*SUPPLIED ENTRIES:*
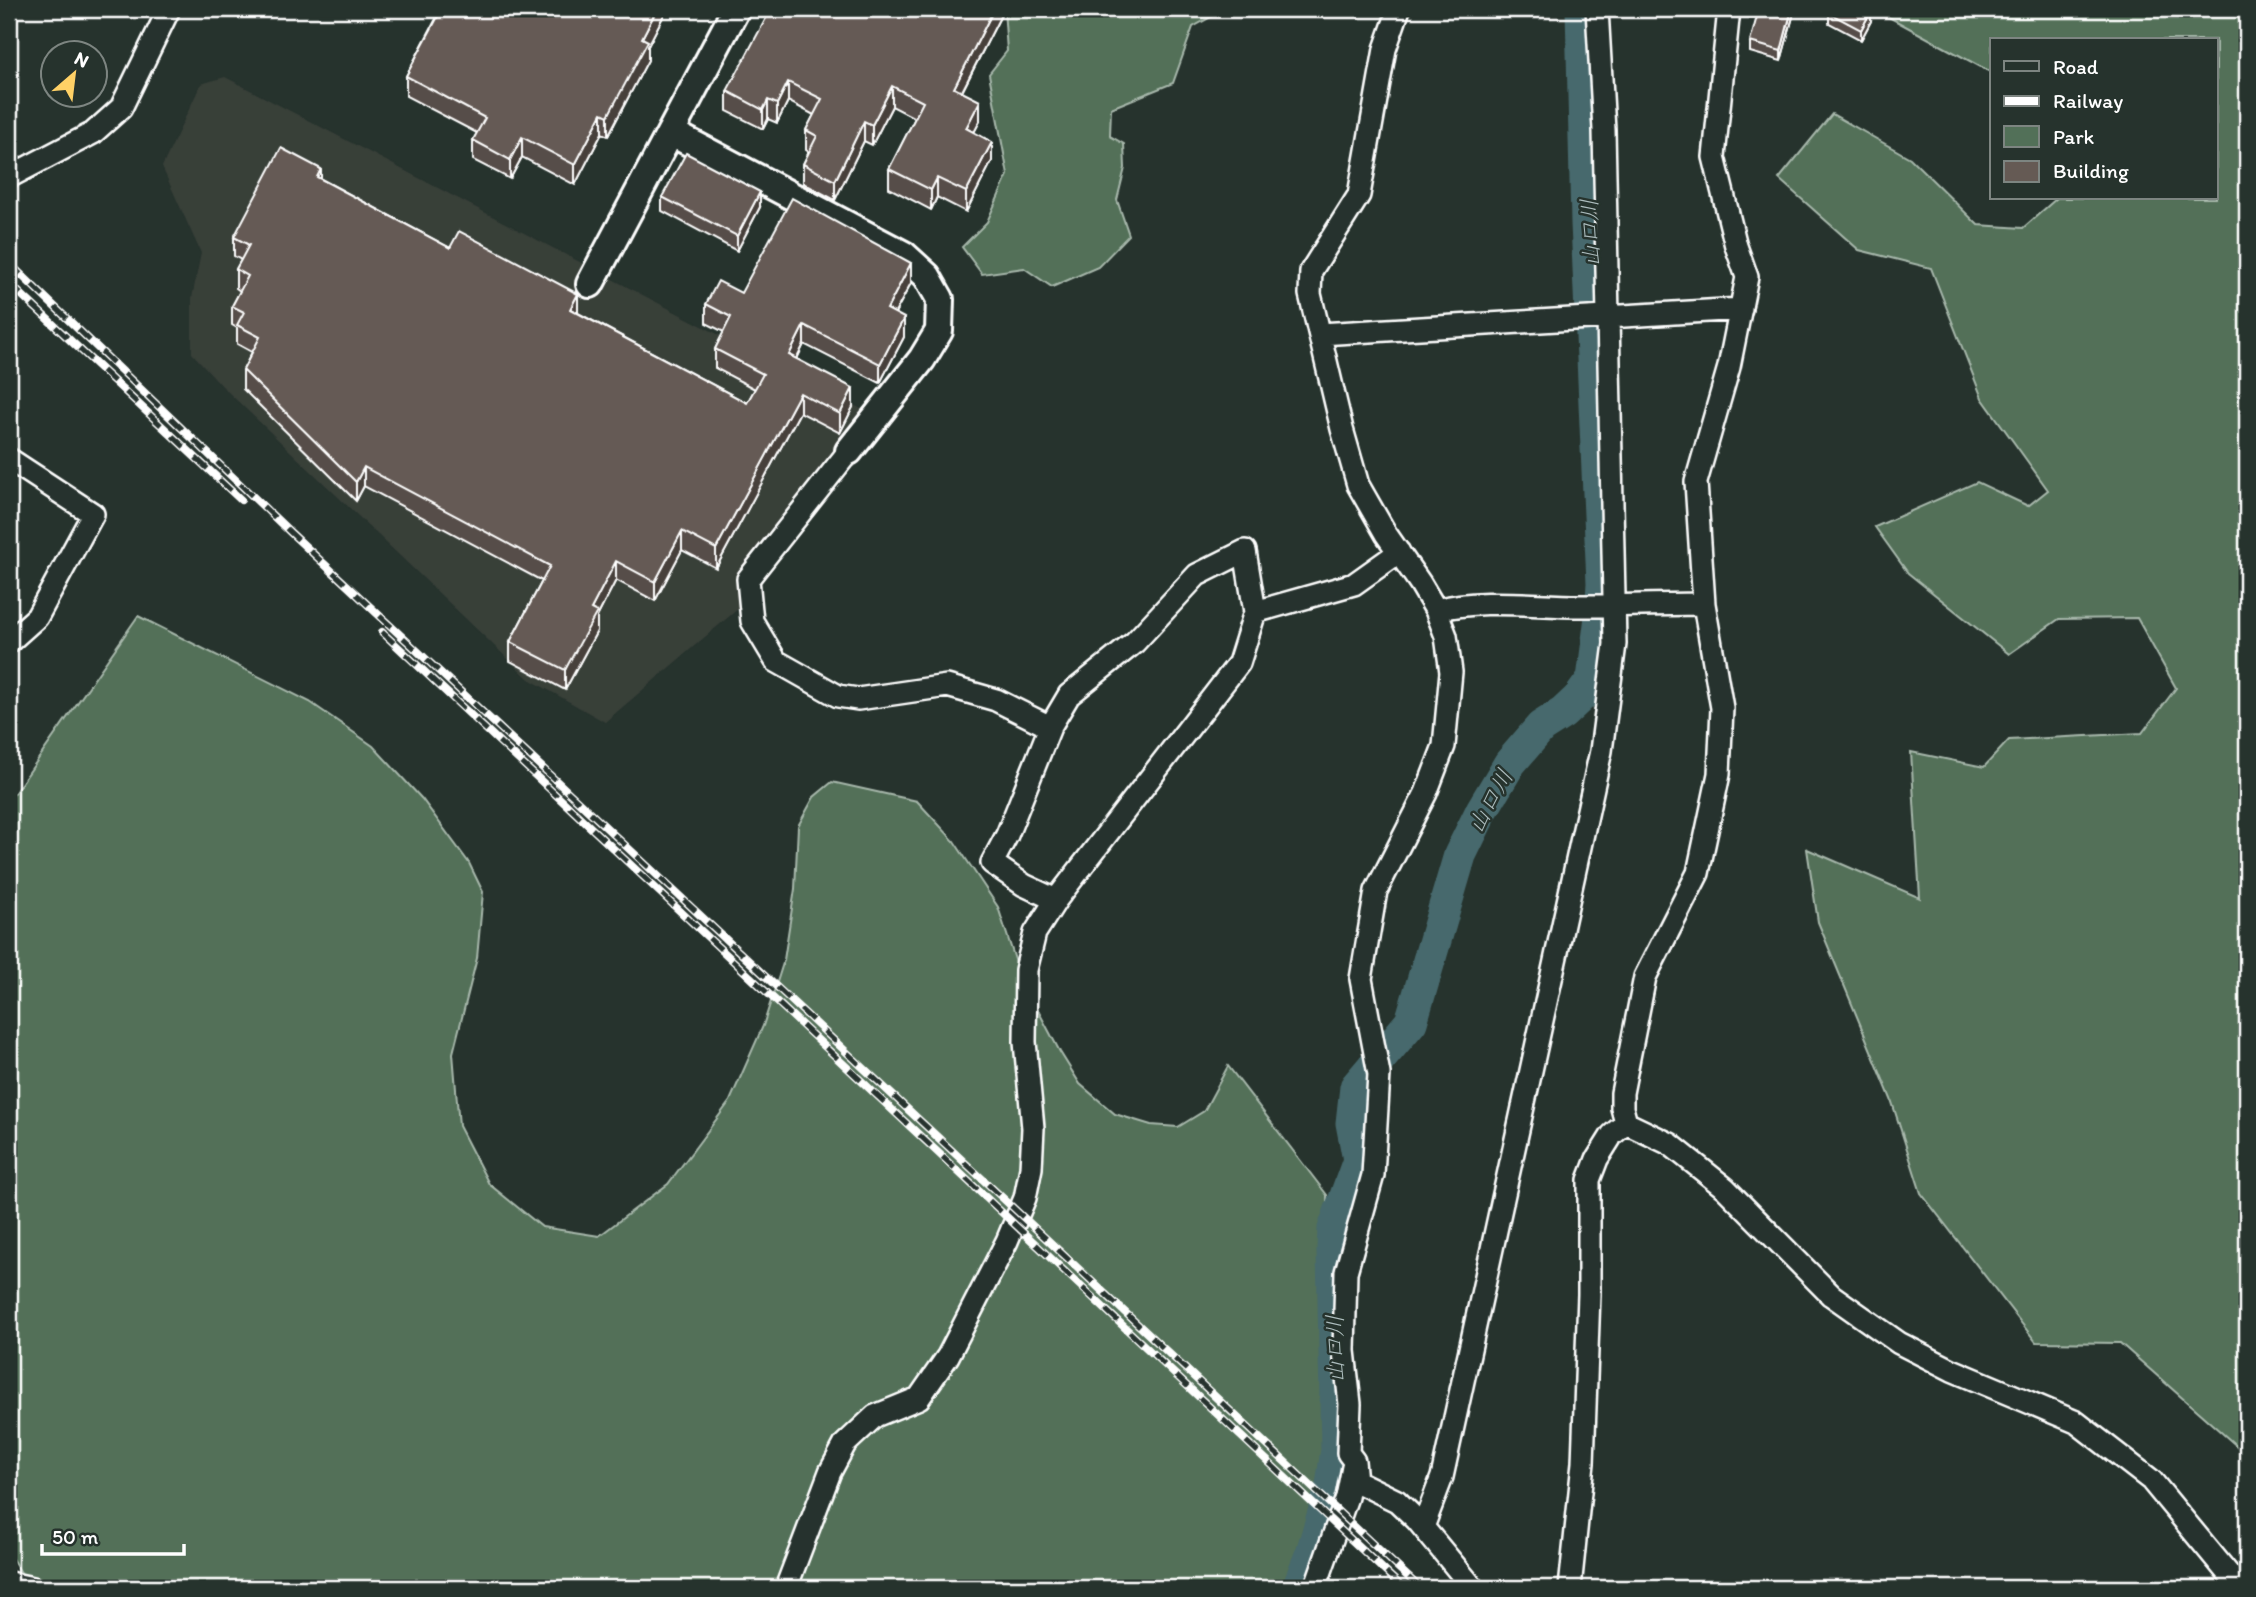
<svg xmlns="http://www.w3.org/2000/svg" width="2256" height="1597" font-family="Itim,'Klee One',sans-serif">
<rect width="100%" height="100%" fill="#26332d"/>
<filter id="ink" filterUnits="userSpaceOnUse"><feTurbulence type="fractalNoise" baseFrequency=".0143" numOctaves="2"/><feDisplacementMap in="SourceGraphic" scale="14" xChannelSelector="R" yChannelSelector="G"/><feConvolveMatrix kernelMatrix="1 2 1 2 8 2 1 2 1" color-interpolation-filters="sRGB"/></filter>
<g filter="url(#ink)">
<path fill="#393f39" d="M225 77 869 413 746 561 739 608 605 722 529 679 225 389 192 353V298L201 253 162 167 201 84Z"/>
<path fill="#527058" stroke="#a8b8ac" stroke-width="2" d="M1004 9H1225L1193 27 1173 83 1111 108 1110 136 1124 144 1125 168 1117 200 1129 235 1098 267 1052 287 1024 268 982 274 962 247 987 222 1008 175 989 74 1007 51Z
M1883 9H2247V1455L2120 1343 2036 1342 1921 1193 1891 1099 1818 922 1807 849 1920 898 1911 752 1984 767 2009 740 2142 733 2176 688 2137 618 2059 619 2009 654 1908 573 1875 527 1977 482 2028 506 2048 490 1982 398 1931 268 1859 250 1779 179 1832 114 1910 158 1978 225 2023 228 2057 198H2216V40H1992V73L1885 15Z
M138 616 310 702 373 746 422 799 469 863 483 892 477 958 453 1053 459 1126 489 1184 542 1227 599 1236 668 1184 730 1101 763 1026 784 960 795 889 798 826 814 797 832 782 917 801 954 841 998 907 1018 969 1032 999 1060 1052 1080 1084 1115 1114 1151 1125 1178 1127 1204 1111 1228 1066 1327 1195 1328 1588H31L9 1554V801Z"/>
<g fill="none" stroke-linecap="round" stroke-linejoin="round">
<path stroke="#47696d" stroke-width="33" d="M1298 1588 1312 1553 1332 1486 1337 1450 1333 1250 1334 1229 1359 1160 1352 1123 1356 1087 1411 1022 1460 855 1482 810 1510 763 1541 727 1563 713 1580 697 1593 679 1601 617 1603 583 1587 223 1582 9"/>
<g stroke="#fff" stroke-width="26">
<path id="minor" d="M1399 9 1385 49 1359 195 1311 271 1310 294 1342 429 1358 485 1386 534 1420 583 1436 610 1446 636 1451 672 1444 746 1426 793 1376 891 1361 979 1379 1074 1373 1175 1346 1272 1344 1351 1350 1404 1348 1453 1354 1461 1356 1481 1397 1501 1417 1520 1473 1588
M1729 9 1714 157 1736 246 1747 277 1729 367 1696 482 1704 604 1722 708 1719 774 1698 873 1645 977 1622 1093V1108L1626 1123 1670 1144 1725 1188 1831 1295 1899 1343 1952 1370 2076 1422 2151 1480 2240 1588
M9 177 93 133 121 108 169 9
M1320 334 1741 309
M849 451 748 579 752 621 776 661 838 696 858 699 947 686 996 700 1050 727
M9 459 93 514 37 617 9 642
M1436 610C1483 598 1532 606 1580 606 1622 606 1663 604 1704 604
M1255 612 1354 584 1399 552
M1423 1527 1442 1477 1601 751 1615 644 1604 130 1597 9
M9 1583 33 1588
M786 1588 830 1472 845 1444 875 1416 919 1398 948 1356 1007 1241 1025 1198 1031 1168 1033 1128 1025 1042 1026 970 1035 933 1056 900 1239 663 1255 612 1245 551 1197 575 1135 642 1069 695 1050 727 1007 835 992 863 1024 885 1056 900
M1315 1588 1347 1497 1353 1467
M1570 1588 1583 1463 1589 1294V1180L1597 1159 1612 1135 1626 1123"/>
</g>
<g stroke="#fff" stroke-width="32">
<path id="tertiary" d="M672 133 904 255 927 276 940 299 939 331 922 359 849 451
M590 284 736 9"/>
</g>
<use href="#minor" stroke="#26332d" stroke-width="21"/>
<use href="#tertiary" stroke="#26332d" stroke-width="26"/>
<g stroke="#fff" stroke-width="8">
<path id="rail" d="M9 263 290 532 1420 1588
M9 283 241 500
M382 632 1403 1588"/>
</g>
<use href="#rail" stroke="#26332d" stroke-width="5" stroke-dasharray="16" stroke-linecap="butt"/>
</g>
<path fill="#574d48" stroke="#fff" stroke-width="2" d="M430 9H667L648 46V60L608 136 602 133 575 185 522 157 510 179 473 160V140L477 133 406 96V76L439 13Z
M1004 9 962 92 980 121 974 132 992 161 966 212 937 197 931 210 889 188V169L915 118 892 106 872 145 864 141 835 200 803 183V164L809 152 806 150V130L814 115 788 101 777 123 768 119 763 129 727 111V91Z
M1766 9H1795L1781 61 1750 52V42Z
M1829 13 1871 21 1861 40 1829 23Z
M321 179 450 248 578 313 747 403 755 389 715 368V349L724 332 706 323V304L741 293 911 283 895 313 904 337 880 383 804 344 797 359 853 407 840 433 800 412 716 568 682 550 655 601 616 580 597 617V631L565 690 510 661V642L542 581 364 486 356 501 243 389V370L252 352 237 344V328L232 325V306L240 291 236 288V269L241 260 234 256V237Z
M662 197 760 207 737 251 662 211Z"/>
<path fill="#473f3b" stroke="#fff" stroke-width="2" d="M657 9H667L648 46V60L608 136V116L642 38Z
M994 9H1004L954 107V88Z
M1792 9H1795L1781 61V51Z
M1871 11V21L1861 40V30Z
M788 82V101L777 123V104Z
M892 86V106L872 145V125Z
M768 100V119L763 129V110Z
M980 101V121L966 148V128Z
M602 113V133L575 185V165Z
M864 121V141L835 200V181Z
M522 137V157L510 179V160Z
M992 142V161L966 212V192Z
M321 169V188L317 177Z
M937 178V197L931 210V190Z
M760 192V207L737 251V236Z
M911 263V283L887 328V309Z
M578 294V313L570 309Z
M904 318V337L880 383V364Z
M804 325V344L789 374V355Z
M853 388V407L840 433V414Z
M800 393V412L716 568V549Z
M364 467V486L356 501V482Z
M682 531V550L655 601V582Z
M616 561V580L597 617V631L565 690V670L591 609Z"/>
<path fill="#655a54" stroke="#fff" stroke-width="2" d="M442 9H657L642 38 648 41 608 116 602 113 575 165 522 137 510 160 473 140 485 118 406 76Z
M771 9H994L954 88 980 101 966 128 992 142 966 192 937 178 931 190 889 169 923 102 892 86 872 125 864 121 835 181 803 164 817 136 806 130 822 99 788 82 777 104 768 100 763 110 727 91Z
M1759 9 1765 11 1766 9H1792L1781 51 1750 42Z
M1832 9H1867L1871 11 1861 30 1829 13Z
M281 148 321 169 317 177 450 248 459 231 578 294 570 309 747 403 763 374 715 349 731 317 706 304 718 281 741 293 792 198 911 263 887 309 904 318 880 364 804 325 789 355 853 388 840 414 800 393 716 549 682 531 655 582 616 561 591 609 597 612 565 670 510 642 550 566 364 467 356 482 243 370 260 337 237 325 244 312 232 306 248 276 236 269 249 245 234 237Z
M686 153 760 192 737 236 662 197Z"/>
</g>
<g text-anchor="middle" dominant-baseline="central" stroke-width="5" stroke-linejoin="round" paint-order="stroke">
<g font-size="23" font-style="italic" fill="#acbcbd" stroke="#26332d">
<text transform="translate(1590 233) rotate(-92)">山口川</text>
<text transform="translate(1490 801) rotate(-61)">山口川</text>
<text transform="translate(1335 1349) rotate(-91)">山口川</text>
</g>
</g>
<rect width="2256" height="1597" fill="none" stroke="#26332d" stroke-width="35"/>
<rect x="18" y="18" width="2221" height="1562" fill="none" stroke="#fff" stroke-width="2.5" filter="url(#ink)"/>
<rect x="1990" y="38" width="228" height="161" fill="#26332d" stroke="#7d8581" stroke-width="2"/>
<rect x="2004" y="61" width="35" height="10" fill="#26332d" stroke="#7d8581" stroke-width="2"/>
<text x="2053" y="74" font-size="21" fill="#ffffff">Road</text>
<rect x="2004" y="96" width="35" height="10" fill="#ffffff" stroke="#7d8581" stroke-width="2"/>
<text x="2053" y="108" font-size="21" fill="#ffffff">Railway</text>
<rect x="2004" y="126" width="35" height="21" fill="#527058" stroke="#7d8581" stroke-width="2"/>
<text x="2053" y="144" font-size="21" fill="#ffffff">Park</text>
<rect x="2004" y="161" width="35" height="21" fill="#655a54" stroke="#7d8581" stroke-width="2"/>
<text x="2053" y="178" font-size="21" fill="#ffffff">Building</text>
<g transform="translate(74 74) rotate(28)"><circle r="33" fill="#26332d" stroke="#7d8581" stroke-width="2"/>
<path d="M0-5L12 26L0 18L-12 26Z" fill="#ffd166"/>
<text y="-10" font-size="19" font-weight="bold" text-anchor="middle" fill="#ffffff">N</text>
</g>
<path d="M42 1544v10h142v-10" fill="none" stroke="#ffffff" stroke-width="3.5"/>
<text x="52" y="1544" font-size="21" fill="#ffffff" stroke="#26332d" stroke-width="5" paint-order="stroke">50 m</text>
</svg>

*HOW TO COMPLETE THIS TASK:*
Give again exactly, and only, the lines above starting at the one with "M9 459 93 514 37 617 9 642" and ending at the one with "M1792 9H1795L1781 61V51Z".

*RESPONSE TO THE TASK:*
M9 459 93 514 37 617 9 642
M1436 610C1483 598 1532 606 1580 606 1622 606 1663 604 1704 604
M1255 612 1354 584 1399 552
M1423 1527 1442 1477 1601 751 1615 644 1604 130 1597 9
M9 1583 33 1588
M786 1588 830 1472 845 1444 875 1416 919 1398 948 1356 1007 1241 1025 1198 1031 1168 1033 1128 1025 1042 1026 970 1035 933 1056 900 1239 663 1255 612 1245 551 1197 575 1135 642 1069 695 1050 727 1007 835 992 863 1024 885 1056 900
M1315 1588 1347 1497 1353 1467
M1570 1588 1583 1463 1589 1294V1180L1597 1159 1612 1135 1626 1123"/>
</g>
<g stroke="#fff" stroke-width="32">
<path id="tertiary" d="M672 133 904 255 927 276 940 299 939 331 922 359 849 451
M590 284 736 9"/>
</g>
<use href="#minor" stroke="#26332d" stroke-width="21"/>
<use href="#tertiary" stroke="#26332d" stroke-width="26"/>
<g stroke="#fff" stroke-width="8">
<path id="rail" d="M9 263 290 532 1420 1588
M9 283 241 500
M382 632 1403 1588"/>
</g>
<use href="#rail" stroke="#26332d" stroke-width="5" stroke-dasharray="16" stroke-linecap="butt"/>
</g>
<path fill="#574d48" stroke="#fff" stroke-width="2" d="M430 9H667L648 46V60L608 136 602 133 575 185 522 157 510 179 473 160V140L477 133 406 96V76L439 13Z
M1004 9 962 92 980 121 974 132 992 161 966 212 937 197 931 210 889 188V169L915 118 892 106 872 145 864 141 835 200 803 183V164L809 152 806 150V130L814 115 788 101 777 123 768 119 763 129 727 111V91Z
M1766 9H1795L1781 61 1750 52V42Z
M1829 13 1871 21 1861 40 1829 23Z
M321 179 450 248 578 313 747 403 755 389 715 368V349L724 332 706 323V304L741 293 911 283 895 313 904 337 880 383 804 344 797 359 853 407 840 433 800 412 716 568 682 550 655 601 616 580 597 617V631L565 690 510 661V642L542 581 364 486 356 501 243 389V370L252 352 237 344V328L232 325V306L240 291 236 288V269L241 260 234 256V237Z
M662 197 760 207 737 251 662 211Z"/>
<path fill="#473f3b" stroke="#fff" stroke-width="2" d="M657 9H667L648 46V60L608 136V116L642 38Z
M994 9H1004L954 107V88Z
M1792 9H1795L1781 61V51Z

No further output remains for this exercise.